» What you will do:
Word for word, set down the lines from the one that contains "focal_mm: 4.5" through the final line of the data; no pictures belong in the copy.
▬▬▬▬▬▬
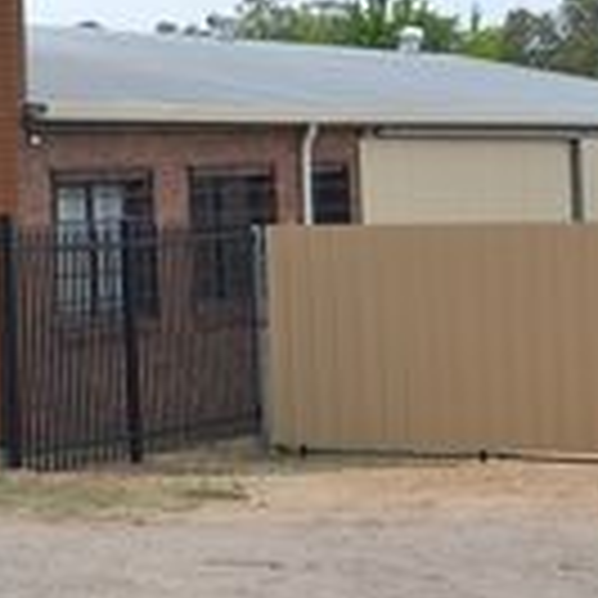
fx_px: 3342
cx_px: -292
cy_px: 101
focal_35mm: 171
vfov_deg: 10.2
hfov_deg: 9.9
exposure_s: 1/250
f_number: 8
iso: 100
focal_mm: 38
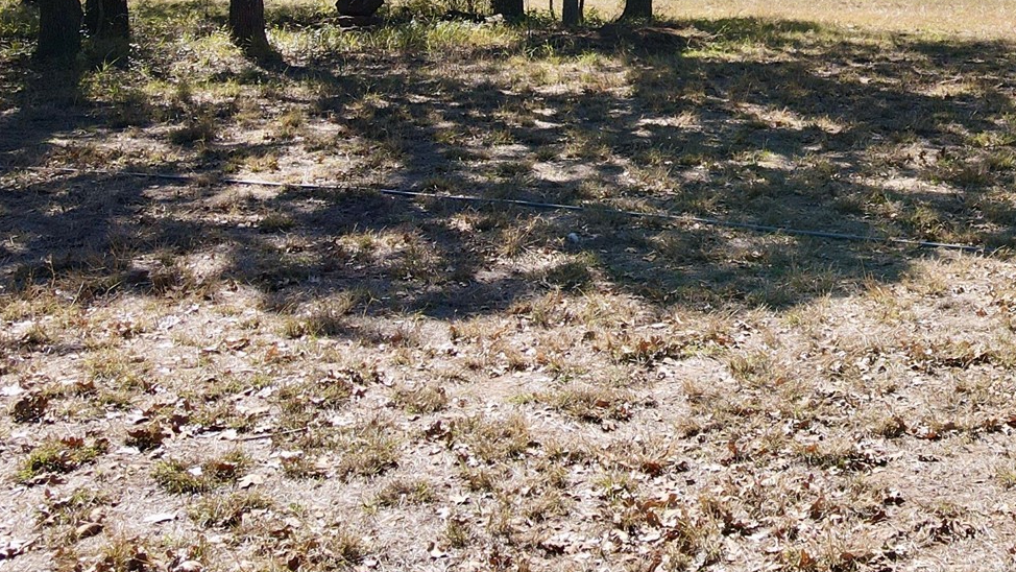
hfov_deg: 35.8
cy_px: -64
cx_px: 898
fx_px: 1482
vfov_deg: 20.7
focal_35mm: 55
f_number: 2.8
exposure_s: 1/320
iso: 100
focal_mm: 4.5
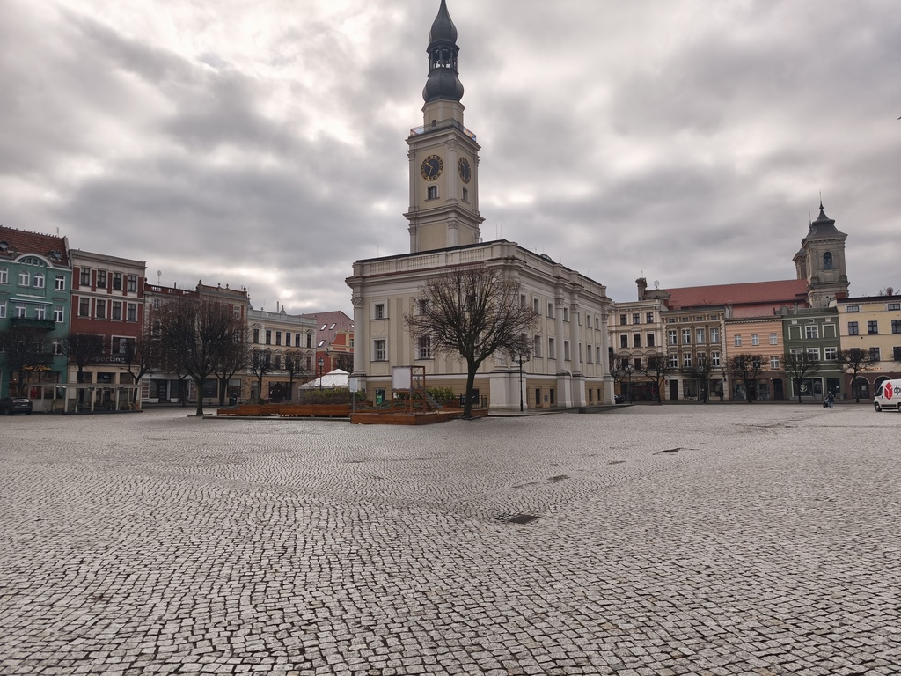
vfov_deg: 58.9
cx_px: 450
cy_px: 338
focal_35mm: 23
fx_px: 599
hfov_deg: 73.9
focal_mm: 6.57
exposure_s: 1/523
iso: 50
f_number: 1.6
▬▬▬▬▬▬
» Exercise answer:
focal_mm: 4.5
vfov_deg: 58.9
cx_px: 450
cy_px: 338
focal_35mm: 23
fx_px: 599
hfov_deg: 73.9
focal_mm: 6.57
exposure_s: 1/523
iso: 50
f_number: 1.6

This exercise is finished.